==== DATA FOR THE TASK ====
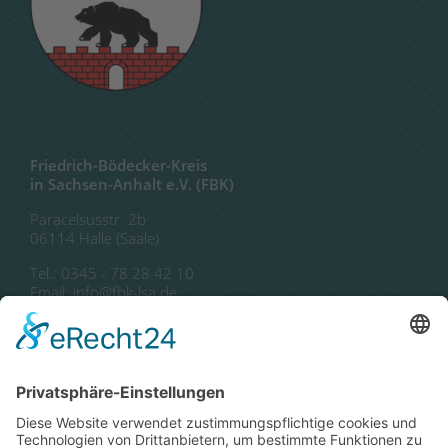
Friedrich-Bödecker-Kreis
in Sachsen-Anhalt e.V. (FBK)
Paracelsusstr. 2b
06114 Halle (Saale)
Tel.: 0345 - 78 28 42 10
Email: info@fbk-lsa.de
Autor*innen
Publikationen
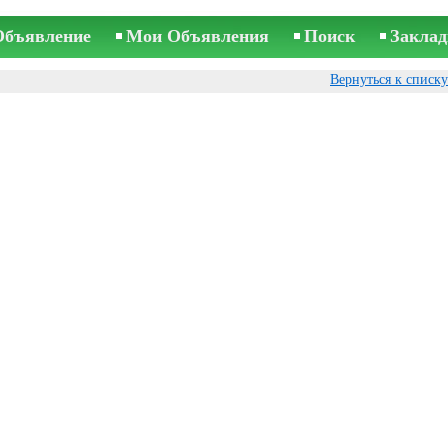
Объявление
Мои Объявления
Поиск
Заклад
Вернуться к списк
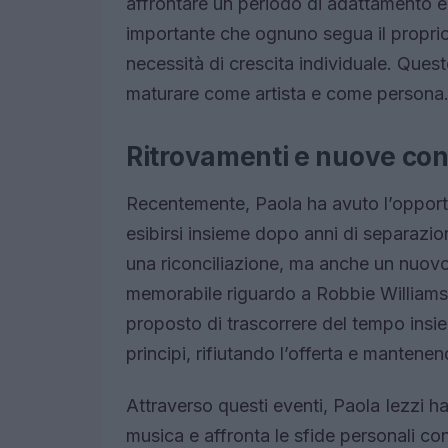
affrontare un periodo di adattamento e 
importante che ognuno segua il propri
necessità di crescita individuale. Que
maturare come artista e come persona
Ritrovamenti e nuove con
Recentemente, Paola ha avuto l’opportun
esibirsi insieme dopo anni di separazi
una riconciliazione, ma anche un nuov
memorabile riguardo a Robbie Williams, 
proposto di trascorrere del tempo insie
principi, rifiutando l’offerta e mantenen
Attraverso questi eventi, Paola Iezzi ha
musica e affronta le sfide personali co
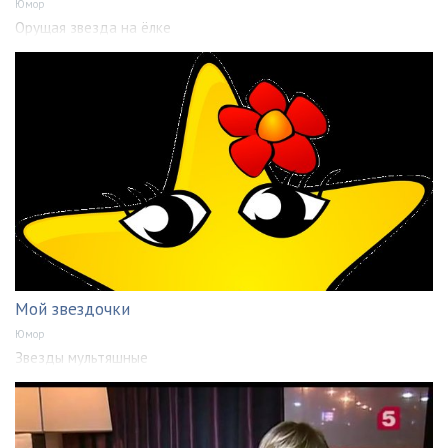
Юмор
Орущая звезда на ёлке
Мой звездочки
Юмор
Звезды мультяшные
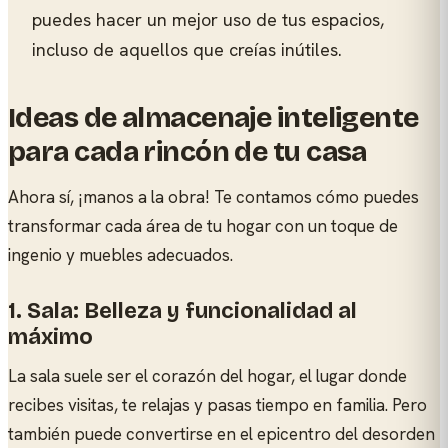
puedes hacer un mejor uso de tus espacios,
incluso de aquellos que creías inútiles.
Ideas de almacenaje inteligente
para cada rincón de tu casa
Ahora sí, ¡manos a la obra! Te contamos cómo puedes
transformar cada área de tu hogar con un toque de
ingenio y muebles adecuados.
1. Sala: Belleza y funcionalidad al
máximo
La sala suele ser el corazón del hogar, el lugar donde
recibes visitas, te relajas y pasas tiempo en familia. Pero
también puede convertirse en el epicentro del desorden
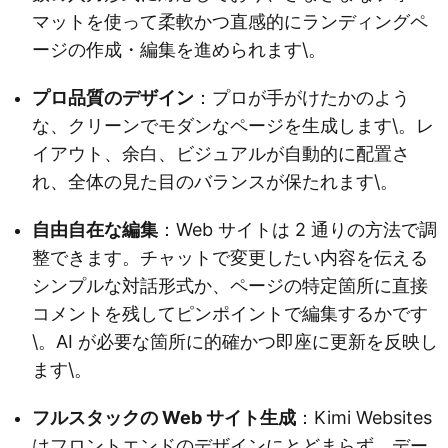
マットを使って柔軟かつ直感的にランディングペ
ージの作成・編集を進められます\。
プロ品質のデザイン
：プロが手がけたかのよう
な、クリーンでモダンなページを生成します\。レ
イアウト、余白、ビジュアルが自動的に配置さ
れ、全体の見た目のバランスが保たれます\。
自由自在な編集
：Web サイトは 2 通りの方法で調
整できます。チャットで変更したい内容を伝える
シンプルな対話形式か、ページの特定箇所に直接
コメントを残してピンポイントで編集するかです
\。AI が必要な箇所に的確かつ即座に更新を反映し
ます\。
フルスタックの Web サイト生成
：Kimi Websites
はフロントエンドのデザインにとどまらず、デー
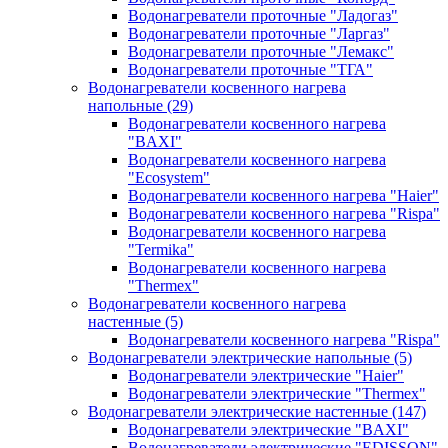
Водонагреватели проточные "Ладогаз"
Водонагреватели проточные "Ларгаз"
Водонагреватели проточные "Лемакс"
Водонагреватели проточные "ТГА"
Водонагреватели косвенного нагрева
напольные
(29)
Водонагреватели косвенного нагрева
"BAXI"
Водонагреватели косвенного нагрева
"Ecosystem"
Водонагреватели косвенного нагрева "Haier"
Водонагреватели косвенного нагрева "Rispa"
Водонагреватели косвенного нагрева
"Termika"
Водонагреватели косвенного нагрева
"Thermex"
Водонагреватели косвенного нагрева
настенные
(5)
Водонагреватели косвенного нагрева "Rispa"
Водонагреватели электрические напольные
(5)
Водонагреватели электрические "Haier"
Водонагреватели электрические "Thermex"
Водонагреватели электрические настенные
(147)
Водонагреватели электрические "BAXI"
Водонагреватели электрические "EDISSON"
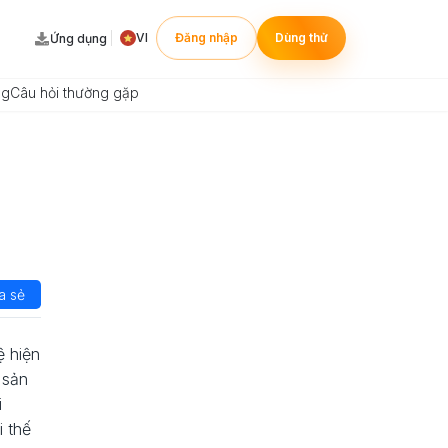
VI
Đăng nhập
Dùng thử
Ứng dụng
ng
Câu hỏi thường gặp
a sẻ
 hiện
 sản
i
i thế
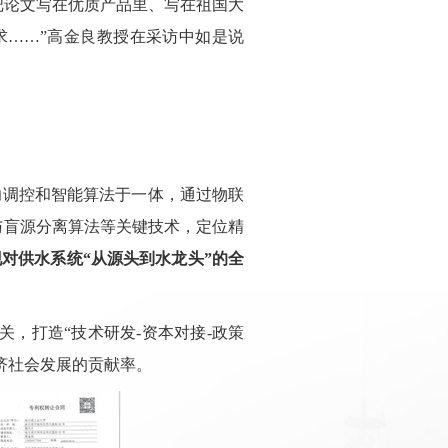
把论文写在优质产品里、写在祖国大
求……”高金良教授在采访中如是说
力调控和智能算法于一体，通过物联
斯与盲源分离算法等关键技术，定位精
现对供水系统“从源头到水龙头”的全
，打造“技术研发-资本对接-政策
济社会发展的贡献率。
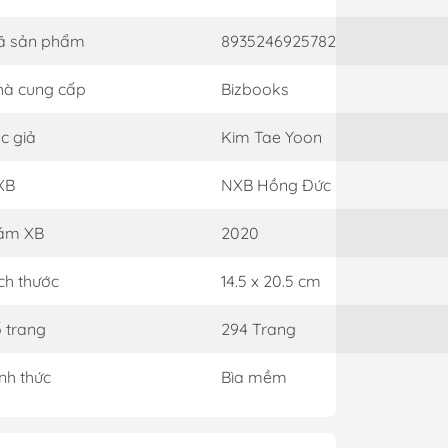
ã sản phẩm
8935246925782
à cung cấp
Bizbooks
c giả
Kim Tae Yoon
XB
NXB Hồng Đức
ăm XB
2020
ch thước
14.5 x 20.5 cm
 trang
294 Trang
nh thức
Bìa mềm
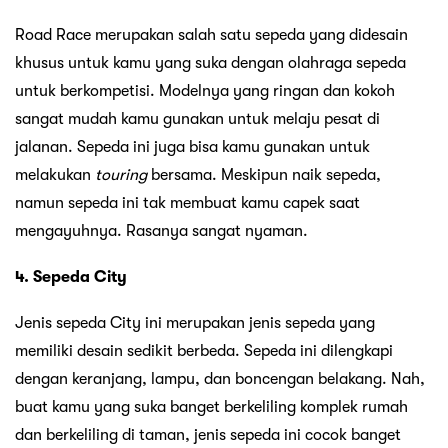
Road Race merupakan salah satu sepeda yang didesain
khusus untuk kamu yang suka dengan olahraga sepeda
untuk berkompetisi. Modelnya yang ringan dan kokoh
sangat mudah kamu gunakan untuk melaju pesat di
jalanan. Sepeda ini juga bisa kamu gunakan untuk
melakukan
touring
bersama. Meskipun naik sepeda,
namun sepeda ini tak membuat kamu capek saat
mengayuhnya. Rasanya sangat nyaman.
4. Sepeda City
Jenis sepeda City ini merupakan jenis sepeda yang
memiliki desain sedikit berbeda. Sepeda ini dilengkapi
dengan keranjang, lampu, dan boncengan belakang. Nah,
buat kamu yang suka banget berkeliling komplek rumah
dan berkeliling di taman, jenis sepeda ini cocok banget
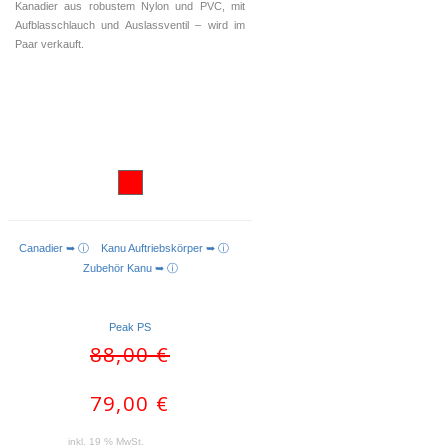
Kanadier aus robustem Nylon und PVC, mit
Aufblasschlauch und Auslassventil – wird im
Paar verkauft.
Canadier ➥ ⓘ
Kanu Auftriebskörper ➥ ⓘ
IN DEN WARENKORB
Zubehör Kanu ➥ ⓘ
Peak PS
Ursprünglicher
Aktueller
88,00
€
Preis
Preis
war:
ist:
79,00
€
88,00 €
79,00 €.
inkl. 19 % MwSt.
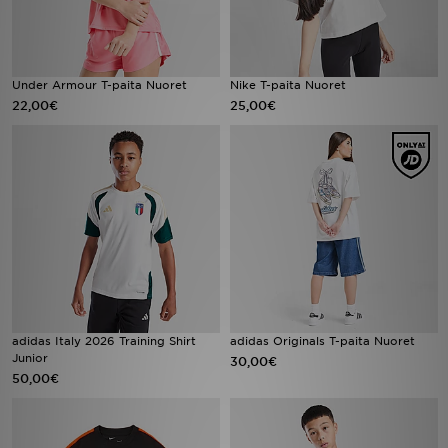
Under Armour T-paita Nuoret
Nike T-paita Nuoret
22,00€
25,00€
adidas Italy 2026 Training Shirt
adidas Originals T-paita Nuoret
Junior
30,00€
50,00€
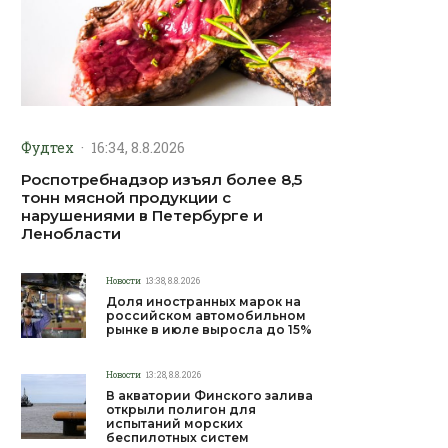
Фудтех
·
16:34, 8.8.2026
Роспотребнадзор изъял более 8,5
тонн мясной продукции с
нарушениями в Петербурге и
Ленобласти
Новости
13:38, 8.8.2026
Доля иностранных марок на
российском автомобильном
рынке в июле выросла до 15%
Новости
13:28, 8.8.2026
В акватории Финского залива
открыли полигон для
испытаний морских
беспилотных систем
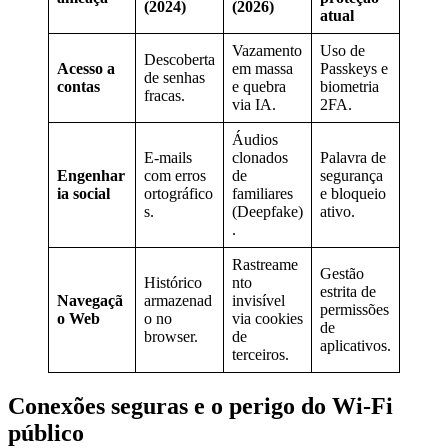
(2024)
(2026)
atual
Vazamento
Uso de
Descoberta
Acesso a
em massa
Passkeys e
de senhas
contas
e quebra
biometria
fracas.
via IA.
2FA.
Áudios
E-mails
clonados
Palavra de
Engenhar
com erros
de
segurança
ia social
ortográfico
familiares
e bloqueio
s.
(Deepfake)
ativo.
.
Rastreame
Gestão
Histórico
nto
estrita de
Navegaçã
armazenad
invisível
permissões
o Web
o no
via cookies
de
browser.
de
aplicativos.
terceiros.
Conexões seguras e o perigo do Wi-Fi
público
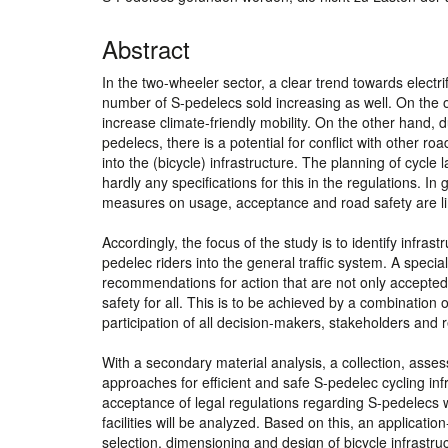
Abstract
In the two-wheeler sector, a clear trend towards elect
number of S-pedelecs sold increasing as well. On the on
increase climate-friendly mobility. On the other hand,
pedelecs, there is a potential for conflict with other ro
into the (bicycle) infrastructure. The planning of cycl
hardly any specifications for this in the regulations. In
measures on usage, acceptance and road safety are li
Accordingly, the focus of the study is to identify infrast
pedelec riders into the general traffic system. A special
recommendations for action that are not only accepted 
safety for all. This is to be achieved by a combination 
participation of all decision-makers, stakeholders and r
With a secondary material analysis, a collection, asses
approaches for efficient and safe S-pedelec cycling inf
acceptance of legal regulations regarding S-pedelecs wi
facilities will be analyzed. Based on this, an applicat
selection, dimensioning and design of bicycle infrastru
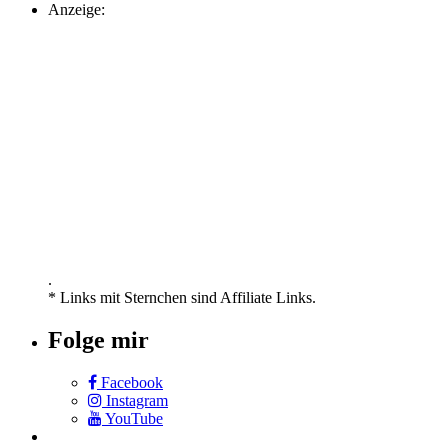
Anzeige:
.
* Links mit Sternchen sind Affiliate Links.
Folge mir
Facebook
Instagram
YouTube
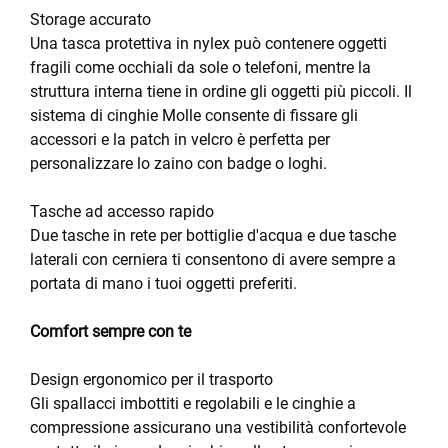
Storage accurato
Una tasca protettiva in nylex può contenere oggetti
fragili come occhiali da sole o telefoni, mentre la
struttura interna tiene in ordine gli oggetti più piccoli. Il
sistema di cinghie Molle consente di fissare gli
accessori e la patch in velcro è perfetta per
personalizzare lo zaino con badge o loghi.
Tasche ad accesso rapido
Due tasche in rete per bottiglie d'acqua e due tasche
laterali con cerniera ti consentono di avere sempre a
portata di mano i tuoi oggetti preferiti.
Comfort sempre con te
Design ergonomico per il trasporto
Gli spallacci imbottiti e regolabili e le cinghie a
compressione assicurano una vestibilità confortevole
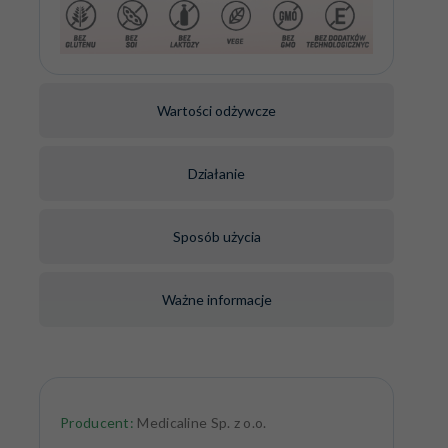
Wartości odżywcze
Działanie
Sposób użycia
Ważne informacje
Producent:
Medicaline Sp. z o.o.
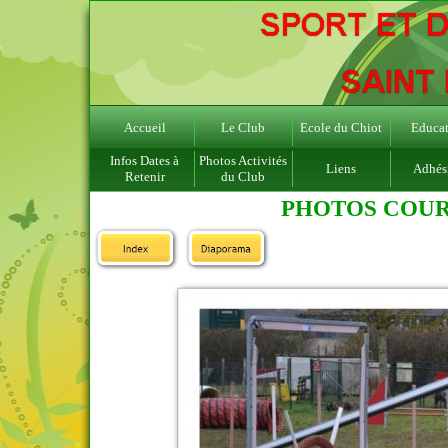
Accueil
Le Club
Ecole du Chiot
Educat
Infos Dates à
Photos Activités
Liens
Adhés
Retenir
du Club
PHOTOS COURS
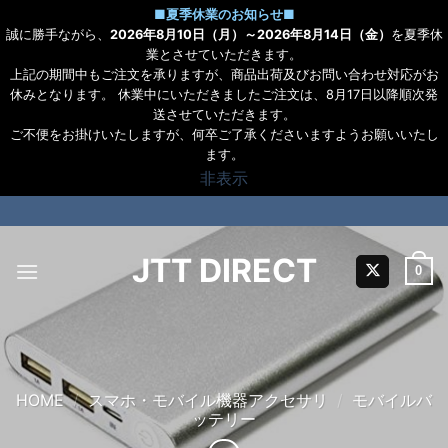
■
夏季休業のお知らせ
■
誠に勝手ながら、
2026年8月10日（月）～2026年8月14日（金）
を夏季休
業とさせていただきます。
上記の期間中もご注文を承りますが、商品出荷及びお問い合わせ対応がお
休みとなります。 休業中にいただきましたご注文は、8月17日以降順次発
送させていただきます。
ご不便をお掛けいたしますが、何卒ご了承くださいますようお願いいたし
ます。
非表示
Skip
to
content
JTT DIRECT
0
HOME
/
スマホ・モバイル機器アクセサリ
/
モバイルバ
ッテリー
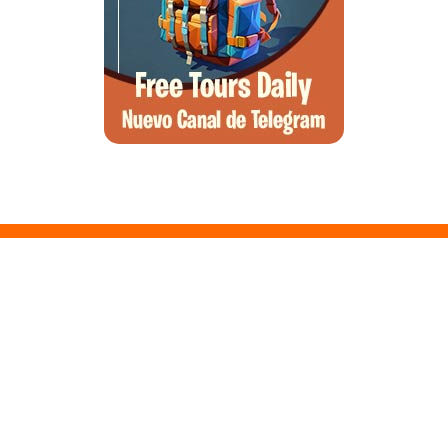
Santa Ponsa, el arte de la desconexión y el wellness en el suroeste
de Mallorca
Qué ver en Tirana, la guía completa de la capital de Albania
Qué ver en Pedraza, la villa medieval que enamora a quien la pisa
Guía para viajar a las Islas Hébridas: Ruta, ferries y preparativos
Que ver en Atenas, visitas que no te puedes perder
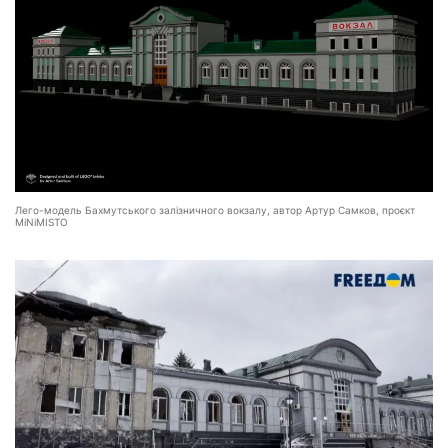
Лего-модель Бахмутського залізничного вокзалу, автор Артур Самков, проєкт
MiNiMISTO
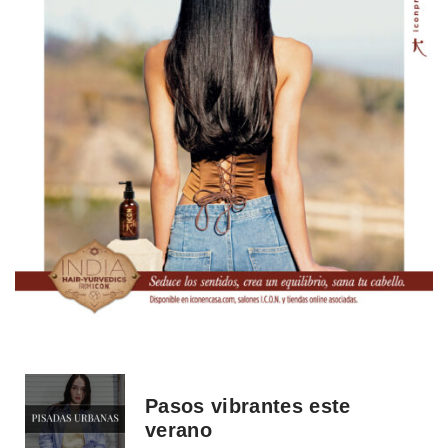
Pasos vibrantes este
verano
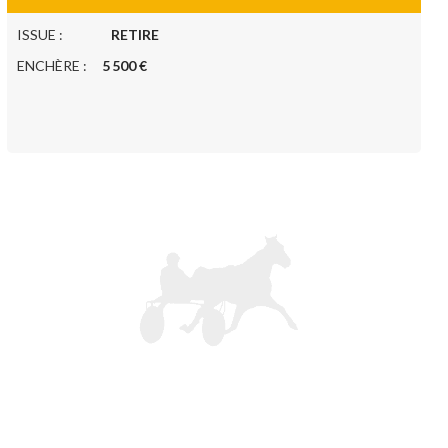
ISSUE :
RETIRE
ENCHÈRE :
5 500 €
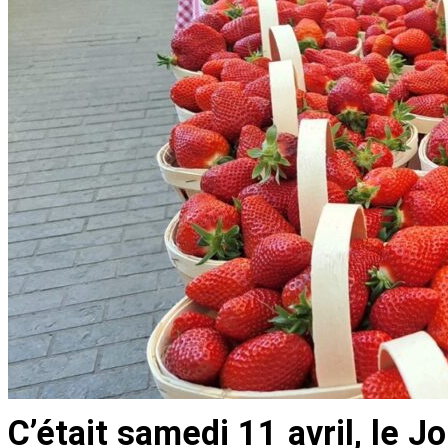
C’était samedi 11 avril, le J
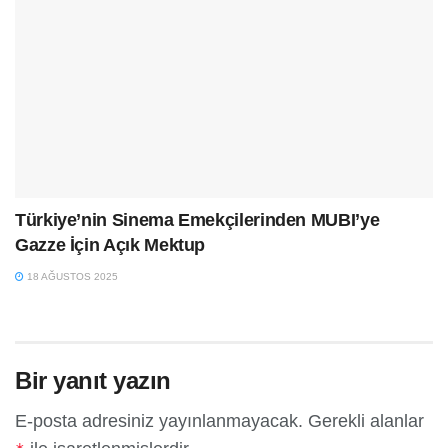
Türkiye’nin Sinema Emekçilerinden MUBI’ye
Gazze İçin Açık Mektup
18 AĞUSTOS 2025
Bir yanıt yazın
E-posta adresiniz yayınlanmayacak.
Gerekli alanlar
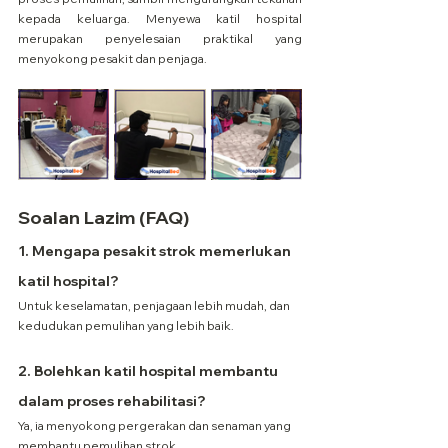
kepada keluarga. Menyewa katil hospital 
merupakan penyelesaian praktikal yang 
menyokong pesakit dan penjaga.
Soalan Lazim (FAQ)
1. Mengapa pesakit strok memerlukan 
katil hospital?
Untuk keselamatan, penjagaan lebih mudah, dan 
kedudukan pemulihan yang lebih baik.
2. Bolehkan katil hospital membantu 
dalam proses rehabilitasi?
Ya, ia menyokong pergerakan dan senaman yang 
membantu pemulihan strok.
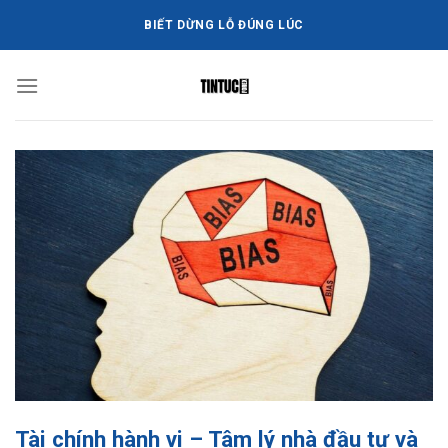
Bỏ
BIẾT DỪNG LỖ ĐÚNG LÚC
qua
nội
dung
Tài chính hành vi – Tâm lý nhà đầu tư và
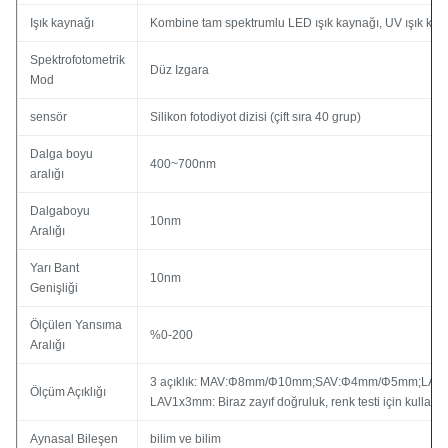
Işık kaynağı
Kombine tam spektrumlu LED ışık kaynağı, UV ışık kay
Spektrofotometrik
Düz Izgara
Mod
sensör
Silikon fotodiyot dizisi (çift sıra 40 grup)
Dalga boyu
400~700nm
aralığı
Dalgaboyu
10nm
Aralığı
Yarı Bant
10nm
Genişliği
Ölçülen Yansıma
%0-200
Aralığı
3 açıklık: MAV:Φ8mm/Φ10mm;SAV:Φ4mm/Φ5mm;LAV
Ölçüm Açıklığı
LAV1x3mm: Biraz zayıf doğruluk, renk testi için kullanıla
Aynasal Bileşen
bilim ve bilim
====
**WORK REQUIRED**: Your answer should be each line from the entries that includes the string "City".

**WRITTEN RESPONSE**:
4. Sepeda City
Jenis sepeda City ini merupakan jenis sepeda yang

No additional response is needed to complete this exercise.